====== Records shown

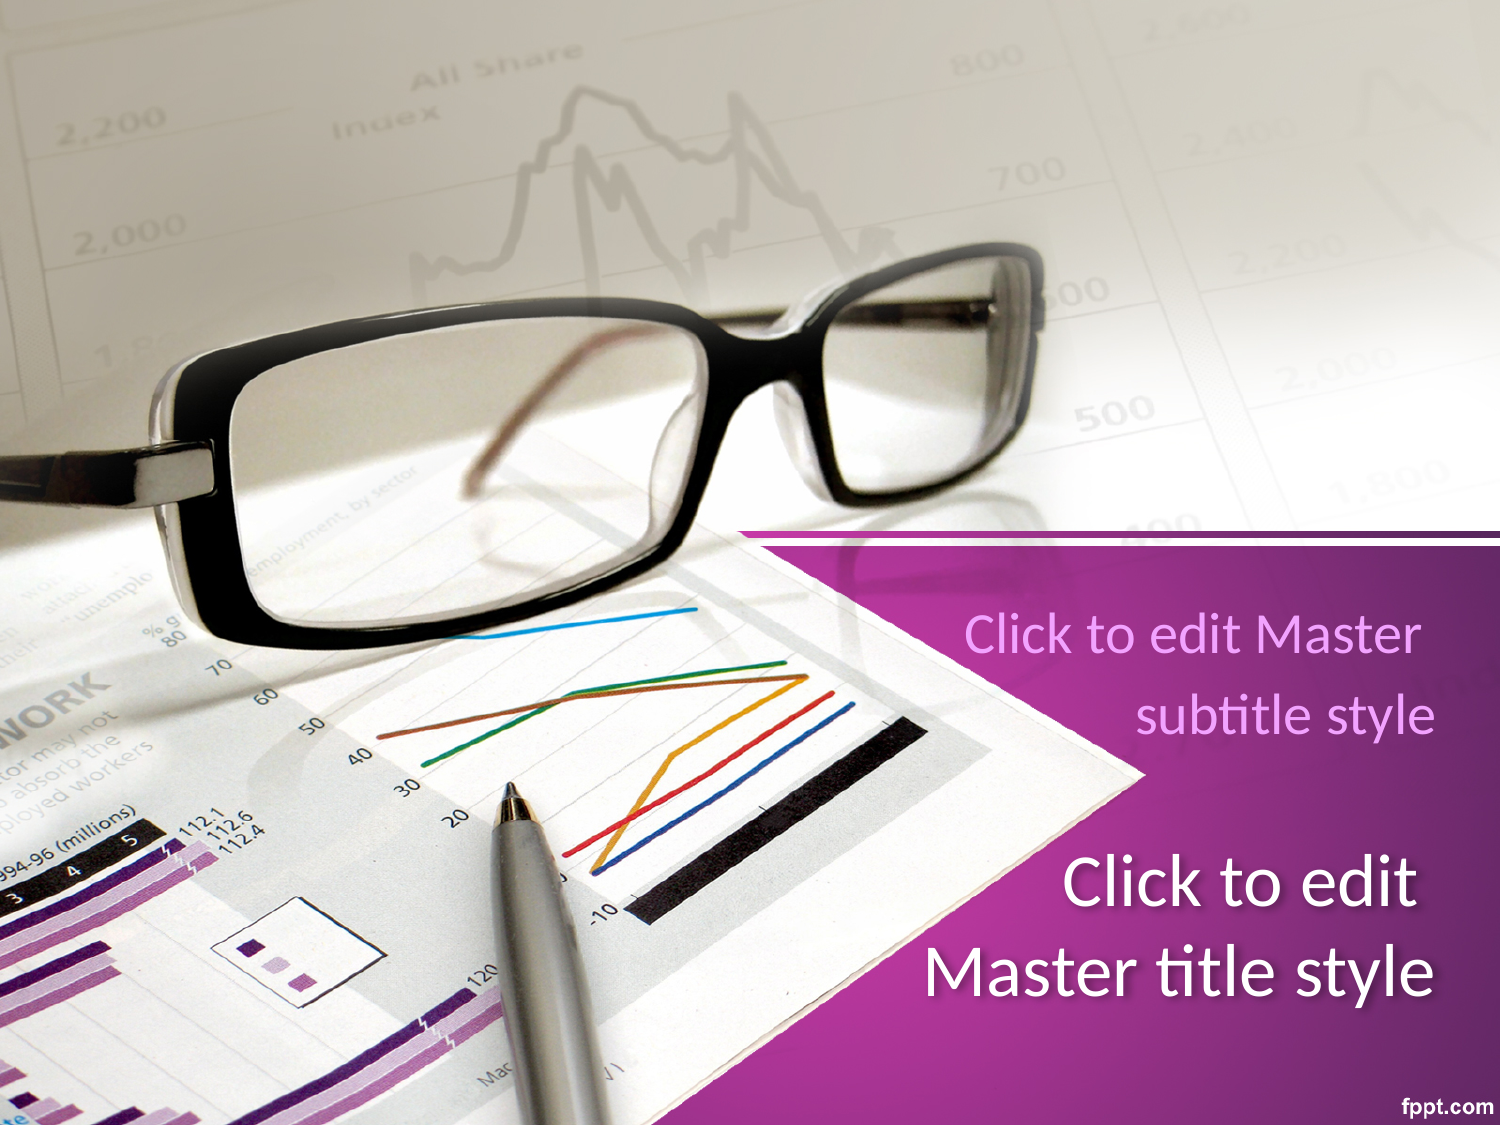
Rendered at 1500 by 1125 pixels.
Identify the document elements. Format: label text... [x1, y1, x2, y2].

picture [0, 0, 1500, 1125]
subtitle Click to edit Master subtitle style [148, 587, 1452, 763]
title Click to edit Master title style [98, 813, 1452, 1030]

============

## What is expected
Exactly the lines from the one containing "Identify the document" through the final line of the records must appear in your reply, and no others.

## Completed exercise
Identify the document elements. Format: label text... [x1, y1, x2, y2].

picture [0, 0, 1500, 1125]
subtitle Click to edit Master subtitle style [148, 587, 1452, 763]
title Click to edit Master title style [98, 813, 1452, 1030]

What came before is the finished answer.